### WHAT TO PRODUCE:
Nothing but a number belongs in the answer: how many lines of the records below contain the string "MALL".

Transcribed page contents
══════════════════════════════

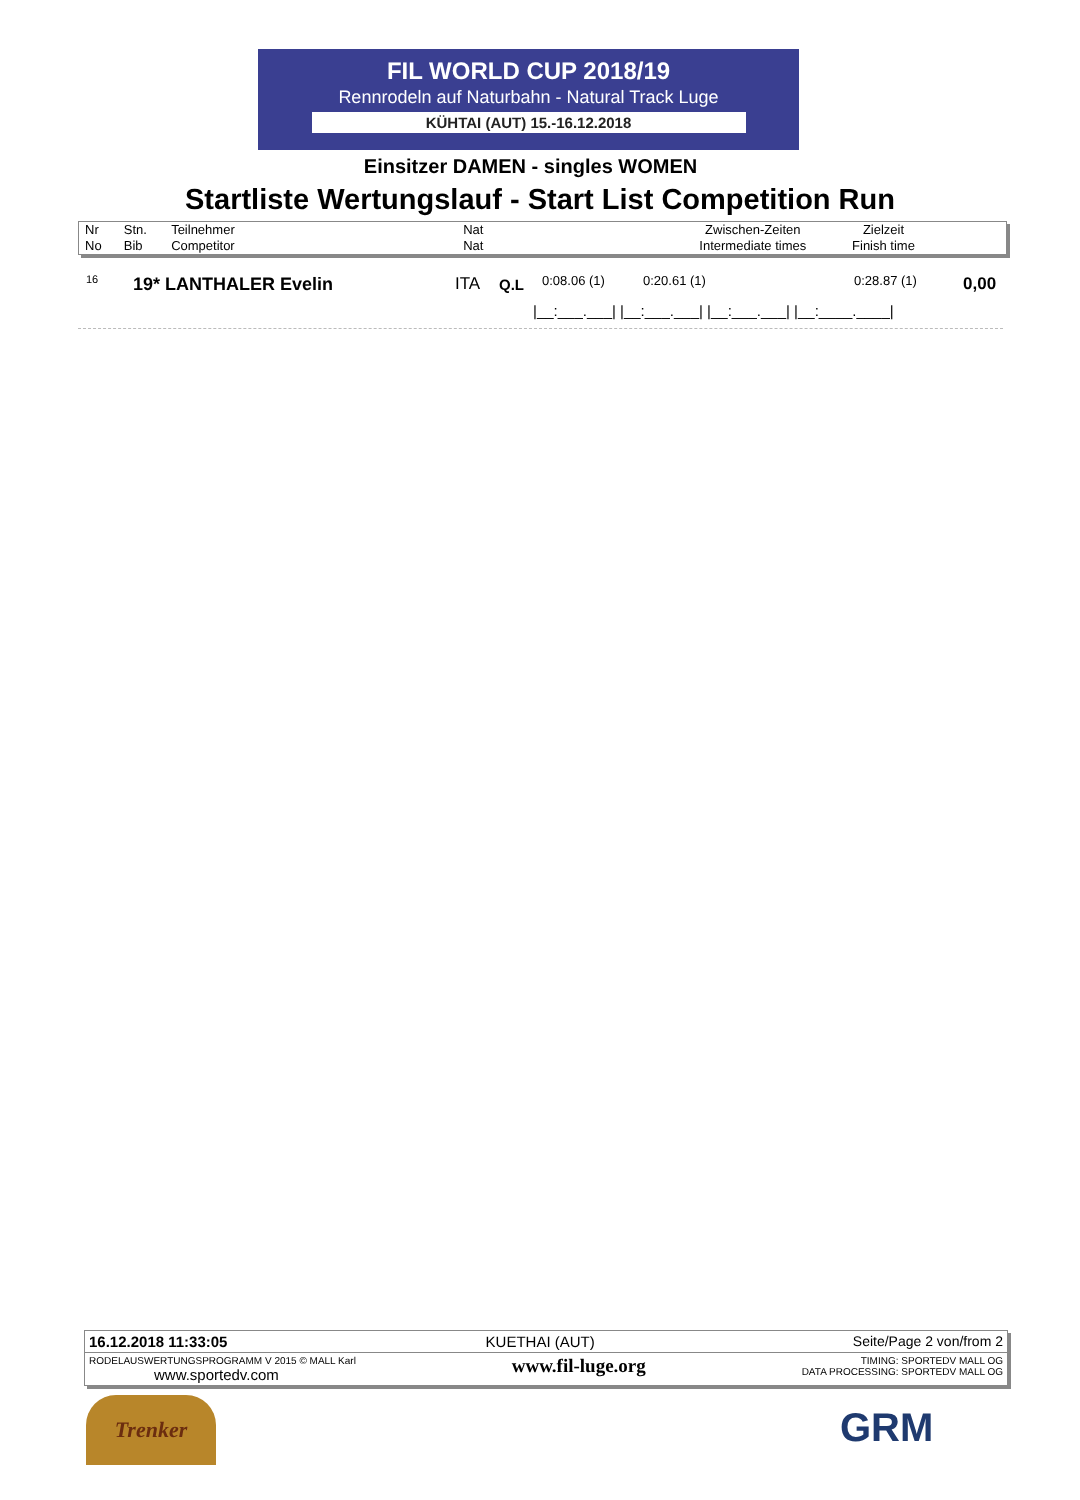FIL WORLD CUP 2018/19
Rennrodeln auf Naturbahn - Natural Track Luge
KÜHTAI (AUT) 15.-16.12.2018
Einsitzer DAMEN - singles WOMEN
Startliste Wertungslauf - Start List Competition Run
| Nr No | Stn. Bib | Teilnehmer Competitor | Nat Nat | | Zwischen-Zeiten Intermediate times | Zielzeit Finish time | |
16 19* LANTHALER Evelin ITA Q.L 0:08.06 (1) 0:20.61 (1) 0:28.87 (1) 0,00
|__:___.___| |__:___.___| |__:___.___| |__:____.____|
16.12.2018 11:33:05 KUETHAI (AUT) Seite/Page 2 von/from 2
RODELAUSWERTUNGSPROGRAMM V 2015 © MALL Karl
www.sportedv.com www.fil-luge.org TIMING: SPORTEDV MALL OG
DATA PROCESSING: SPORTEDV MALL OG
Trenker GRM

══════════════════════════════

### YOUR SOLUTION:
3